_THINGS TO DO:_
• 1. Please condense the paragraph beginning "Note: After change the linker line" in the Tensorflow installation notes into a shorter version that keeps its main facts.
• 2. Edit the Tensorflow installation notes starting at "Follow this Tutorial" and ending at "permissions to modify.", swapping "JDK 8.0" for "JDK 11" throughout that span.

Skip to content

Instantly share code, notes, and snippets.

@ruslanmv
Forked from taylorpaul/README.md
Created December 16, 2020 17:17
Show Gist options
  • Save ruslanmv/c74ac7cff7005796401084c56336d585 to your computer and use it in GitHub Desktop.
Save ruslanmv/c74ac7cff7005796401084c56336d585 to your computer and use it in GitHub Desktop.
Installing Tensorflow on CENTOS 6.8 Cluster without Root Access

Environment:

OS: CENTOS 6.8 (No root access)

GCC: locally installed 5.2.0 (Cluster default is 4.4.7)

Bazel: 0.4.0-2016-11-06 (@fa407e5)

Tensorflow: v0.11.0rc2

CUDA: 8.0

CUDNN: 5.1.5

Steps:

You should be able to modify the script (buildtf.sh) below to do these steps automatically, but I list out details here as well.

Installing Java Locally:

Follow this Tutorial or download prefered version of JDK 8.0 and set proper environment variables as described in the tutorial.

Compiling Bazel, Compiling and Installing Tensorflow:

Great Tutorial that got me to the error below!

Note: After change the linker line to your local or module GCC, If you get errors about finding ld, or other executables that are stored in /usr/bin here is the work around I used (it isn't pretty and you might not need it, but just in case):

  1. Copy your compiler directory (/opt/gcc/5.2.0) to a local directory that you have permissions to modify.

  2. Then run:

cp `which ld` /opt/gcc/5.2.0/bin/ld (repeat for any command listed in the crosstools that doesn't already reside in your gcc /bin directory)

Note2: I downloaded a newer release of bazel and tensorflow as noted above and there are fewer changes required in the latest versions of the crosstool then described in the tutorial.

  1. modify /tensorflow/third_party/gpus/crosstool/CROSSTOOL.tpl as described in tutorial above

  2. modify /tensorflow/third_party/gpus/crosstool/clang/bin/crosstool_wrapper_driver_is_not_gcc.tpl as described in tutorial above. I did not change the first line: #!/usr/bin/env python (but the tutorial does!)

_COLLECTED MATERIAL:_
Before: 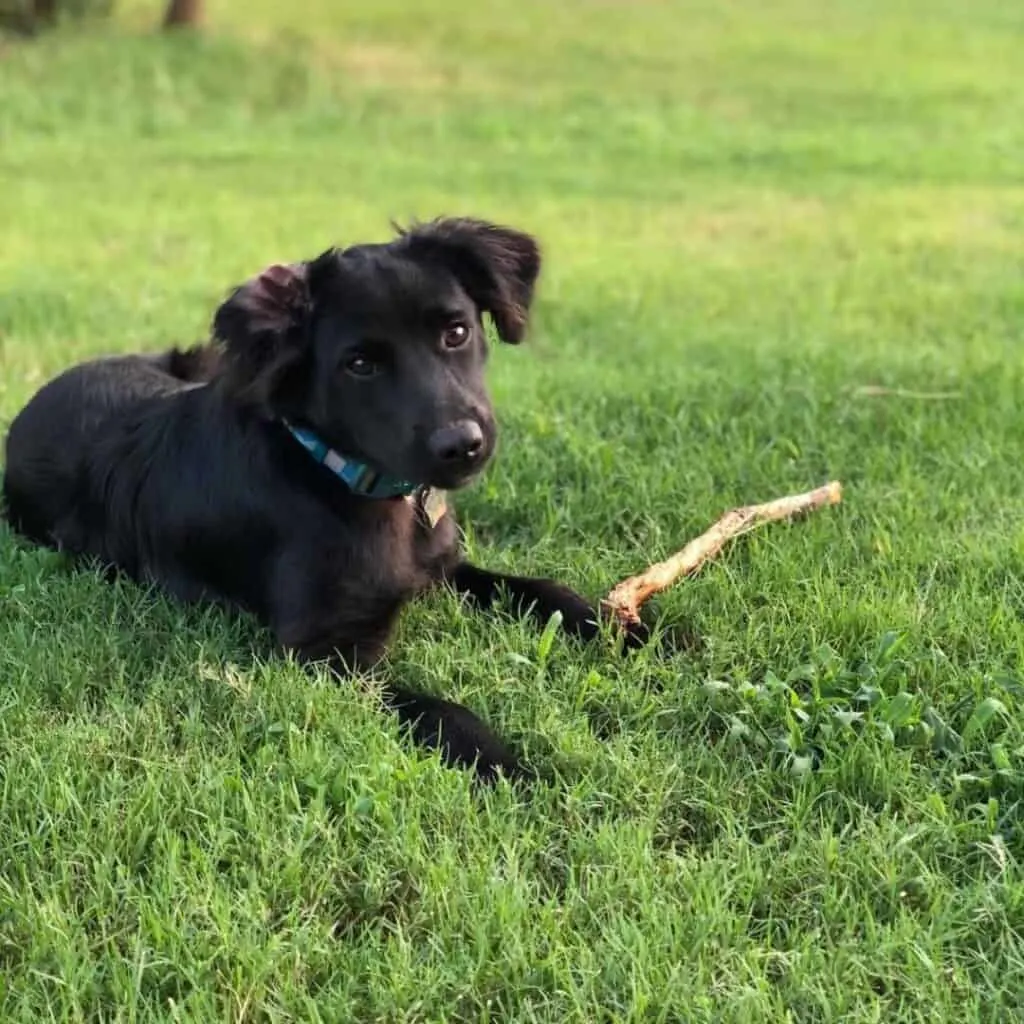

_FINAL RESULTS:_
• 1. If switching the linker line to your local or module GCC causes errors about finding ld or other executables stored in /usr/bin, the following workaround may help. It isn't pretty and may not be needed.

• 2.
Follow this Tutorial or download prefered version of JDK 11 and set proper environment variables as described in the tutorial.

Compiling Bazel, Compiling and Installing Tensorflow:

Great Tutorial that got me to the error below!

Note: After change the linker line to your local or module GCC, If you get errors about finding ld, or other executables that are stored in /usr/bin here is the work around I used (it isn't pretty and you might not need it, but just in case):

  1. Copy your compiler directory (/opt/gcc/5.2.0) to a local directory that you have permissions to modify.